● Work to do:
a. Can you reproduce the Aristide news item word for word, everything from "occupation, has edged" down to "to stand Oct."?
b. Could you arrange everything in the records, from their start down to the line containing "Question: Among these", as a JSON list of strings with one string per line, skipping blank lines and leaving out the pictures?

From: Rosann Clements <rosann@onemain.com>

>From Rosann Clements <rosann@onemain.com>

WIRE:10/15/2000 11:01:00 ET
PORT-AU-PRINCE, Oct 15 (Reuters) - Former Haitian leader Jean-Bertrand
Aristide, who was ousted by a military coup and restored to power by a U.S.
occupation, has edged toward a political return by announcing he will run in
presidential elections in which he is the clear favorite. But political
analysts are divided over whether a return to office by a man, whose
passionate leadership of the impoverished masses won him the presidency in
the Caribbean nation's first free vote, will help Haiti a decade on. Once a
firebrand Roman Catholic priest, who dislodged the 30-year Duvalier
dictatorship in a popular uprising, Aristide, who registered to stand Oct.

● Data supplied:
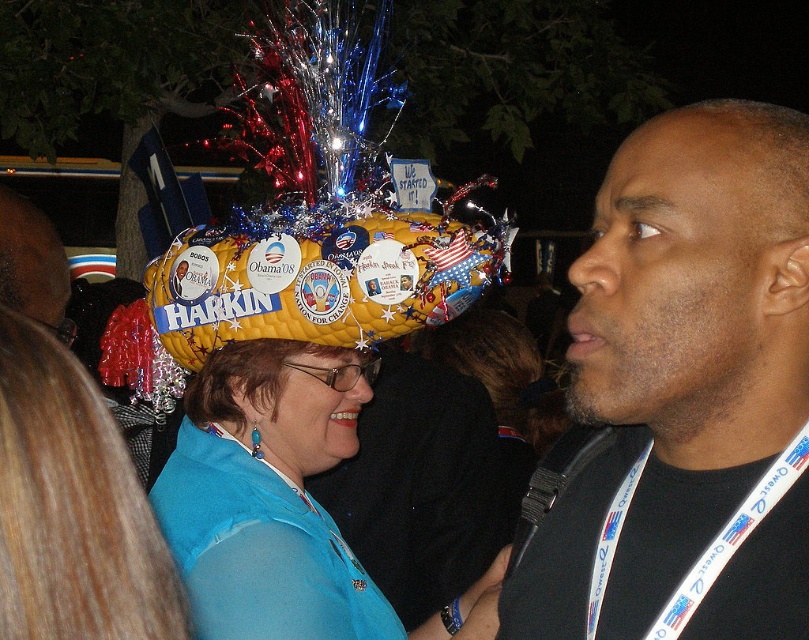
Question: Which point is closer to the camera?

Choices:
 (A) (346, 300)
 (B) (58, 579)

Answer: (B)

Question: Can you confirm if matte yellow hat at center is positioned below matte black hat at upper center?

Choices:
 (A) no
 (B) yes

Answer: (B)

Question: Observing the image, what is the correct spatial positioning of black lanyard at right in reference to white plastic lanyard at lower right?

Choices:
 (A) right
 (B) left

Answer: (B)

Question: Which point appears closest to the camera in this image?

Choices:
 (A) (680, 266)
 (B) (87, 388)
 (C) (3, 301)
 (D) (691, 131)

Answer: (B)

Question: Which object is positioned farthest from the matte black hat at upper center?

Choices:
 (A) matte yellow hat at center
 (B) bald head at center
 (C) yellow quilted hat at center

Answer: (B)

Question: Is black lanyard at right smaller than blue fabric shirt at center?

Choices:
 (A) yes
 (B) no

Answer: (B)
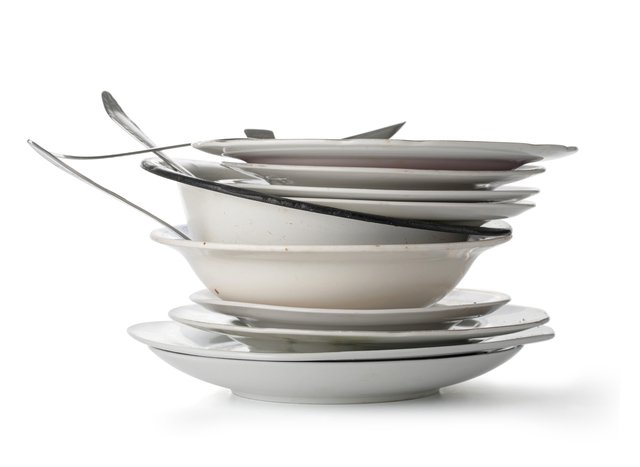
Identify the location of stacked plates and bowls. (386, 379), (402, 353), (404, 339), (406, 315), (400, 273), (346, 223), (477, 209), (484, 196), (459, 175), (472, 146).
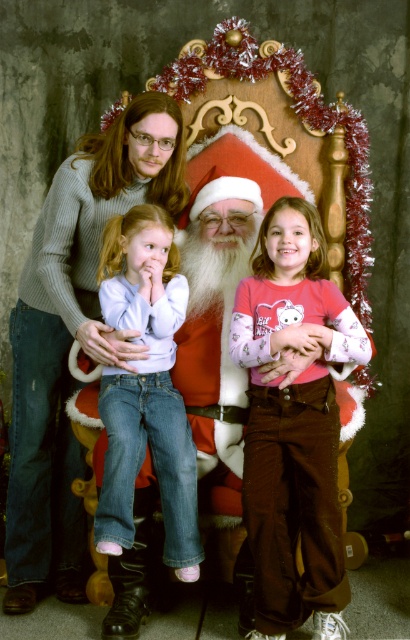
Question: Is pink cotton shirt at center below denim jeans at center?

Choices:
 (A) no
 (B) yes

Answer: (B)

Question: Is pink cotton shirt at center wider than denim jeans at center?

Choices:
 (A) no
 (B) yes

Answer: (B)

Question: Among these points, which one is farthest from the camera?

Choices:
 (A) (314, 371)
 (B) (123, 291)

Answer: (B)

Question: In this image, where is pink cotton shirt at center located relative to denim jeans at center?

Choices:
 (A) above
 (B) below

Answer: (B)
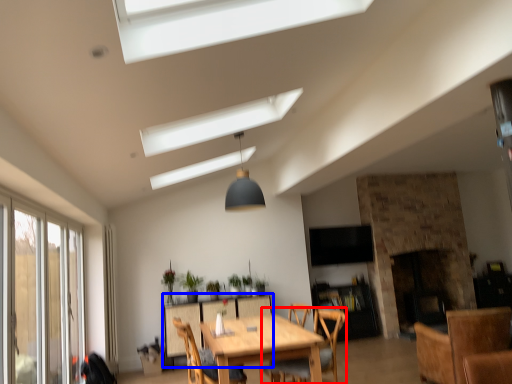
Question: Which object appears closest to the camera in this image, chair (highlighted by a red box) or table (highlighted by a blue box)?

Choices:
 (A) chair
 (B) table

Answer: (A)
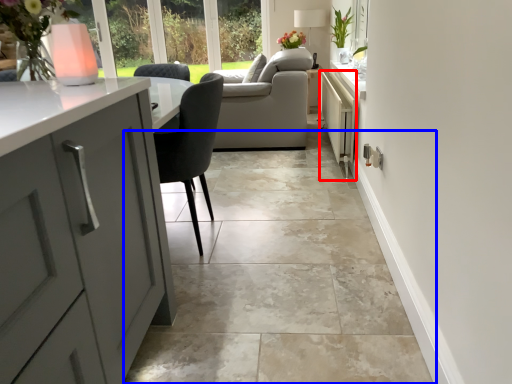
Question: Which of the following is the farthest to the observer, appliance (highlighted by a red box) or ceramic tile (highlighted by a blue box)?

Choices:
 (A) appliance
 (B) ceramic tile

Answer: (A)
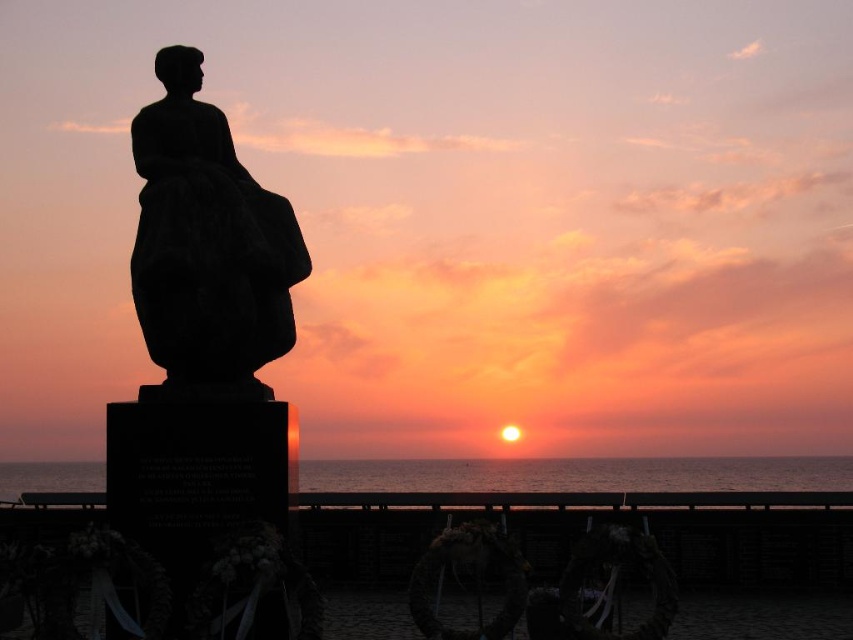
Who is more distant from viewer, (225, 349) or (755, 483)?

Point (755, 483)

Which is more to the right, black stone statue at left or smooth ocean water at center?

smooth ocean water at center

Is point (171, 248) closer to viewer compared to point (25, 467)?

Yes, it is in front of point (25, 467).

Find the location of a particular element. The height and width of the screenshot is (640, 853). black stone statue at left is located at coordinates (207, 244).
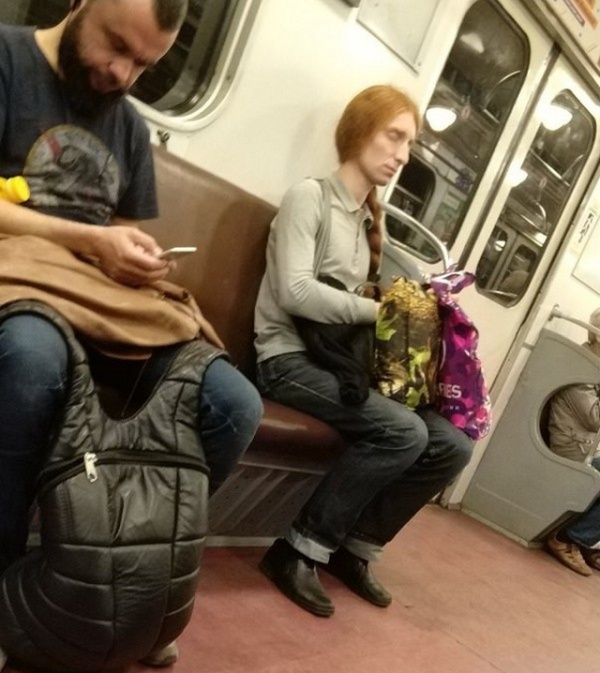
Where is `brown bench`? brown bench is located at coordinates (227, 262).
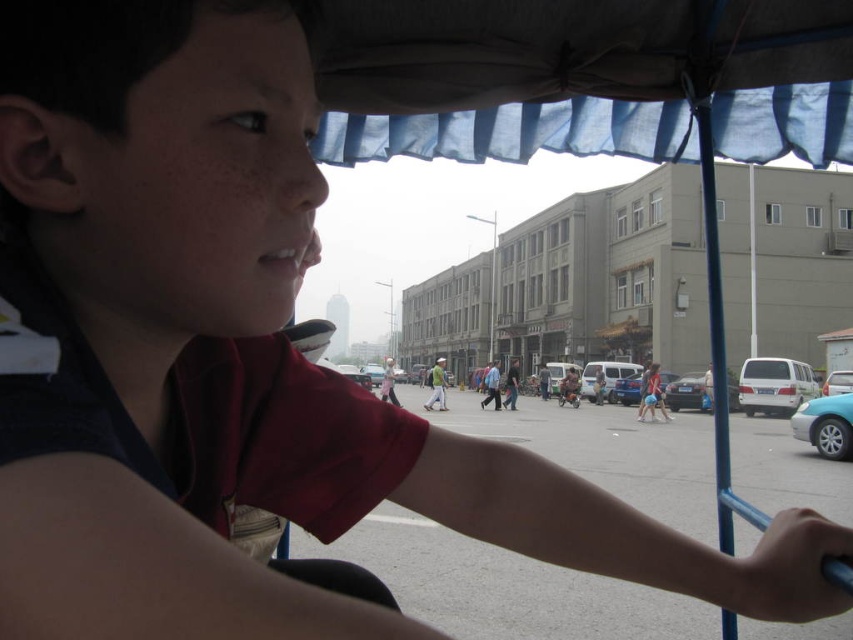
Question: Is blue fabric shirt at center above light blue shirt at center?

Choices:
 (A) no
 (B) yes

Answer: (A)

Question: Observing the image, what is the correct spatial positioning of shiny silver sedan at center in reference to light blue shirt at center?

Choices:
 (A) above
 (B) below

Answer: (B)

Question: Which object is positioned farthest from the blue metallic car at center?

Choices:
 (A) shiny silver sedan at center
 (B) metallic blue sedan at right

Answer: (B)

Question: Estimate the real-world distances between objects in this image. Which object is closer to the light brown leather jacket at center?

Choices:
 (A) metallic blue sedan at right
 (B) light blue shirt at center
 (C) blue fabric canopy at upper center

Answer: (B)

Question: Considering the relative positions of metallic blue sedan at right and light blue shirt at center in the image provided, where is metallic blue sedan at right located with respect to light blue shirt at center?

Choices:
 (A) left
 (B) right

Answer: (B)

Question: Which object is positioned farthest from the blue fabric canopy at upper center?

Choices:
 (A) blue fabric shirt at center
 (B) light blue shirt at center
 (C) blue metallic car at center
 (D) metallic silver sedan at lower right

Answer: (C)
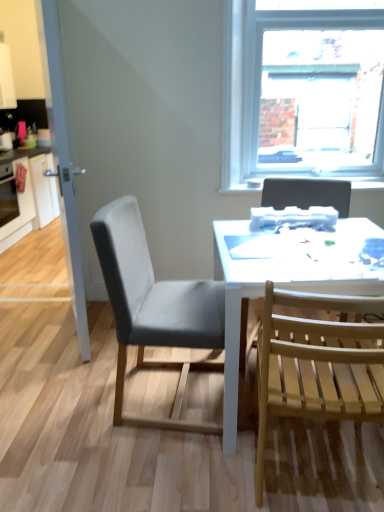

● Answer set:
a.
occupation, has edged toward a political return by announcing he will run in
presidential elections in which he is the clear favorite. But political
analysts are divided over whether a return to office by a man, whose
passionate leadership of the impoverished masses won him the presidency in
the Caribbean nation's first free vote, will help Haiti a decade on. Once a
firebrand Roman Catholic priest, who dislodged the 30-year Duvalier
dictatorship in a popular uprising, Aristide, who registered to stand Oct.

b.
[
  "Question: Which point is closer to the camera?",
  "Choices:",
  " (A) (346, 300)",
  " (B) (58, 579)",
  "Answer: (B)",
  "Question: Can you confirm if matte yellow hat at center is positioned below matte black hat at upper center?",
  "Choices:",
  " (A) no",
  " (B) yes",
  "Answer: (B)",
  "Question: Observing the image, what is the correct spatial positioning of black lanyard at right in reference to white plastic lanyard at lower right?",
  "Choices:",
  " (A) right",
  " (B) left",
  "Answer: (B)",
  "Question: Which point appears closest to the camera in this image?",
  "Choices:",
  " (A) (680, 266)",
  " (B) (87, 388)",
  " (C) (3, 301)",
  " (D) (691, 131)",
  "Answer: (B)",
  "Question: Which object is positioned farthest from the matte black hat at upper center?",
  "Choices:",
  " (A) matte yellow hat at center",
  " (B) bald head at center",
  " (C) yellow quilted hat at center",
  "Answer: (B)",
  "Question: Is black lanyard at right smaller than blue fabric shirt at center?",
  "Choices:",
  " (A) yes",
  " (B) no",
  "Answer: (B)",
  "Identify the location of stacked plates and bowls. (386, 379), (402, 353), (404, 339), (406, 315), (400, 273), (346, 223), (477, 209), (484, 196), (459, 175), (472, 146).",
  "Question: Is pink cotton shirt at center below denim jeans at center?",
  "Choices:",
  " (A) no",
  " (B) yes",
  "Answer: (B)",
  "Question: Is pink cotton shirt at center wider than denim jeans at center?",
  "Choices:",
  " (A) no",
  " (B) yes",
  "Answer: (B)",
  "Question: Among these points, which one is farthest from the camera?"
]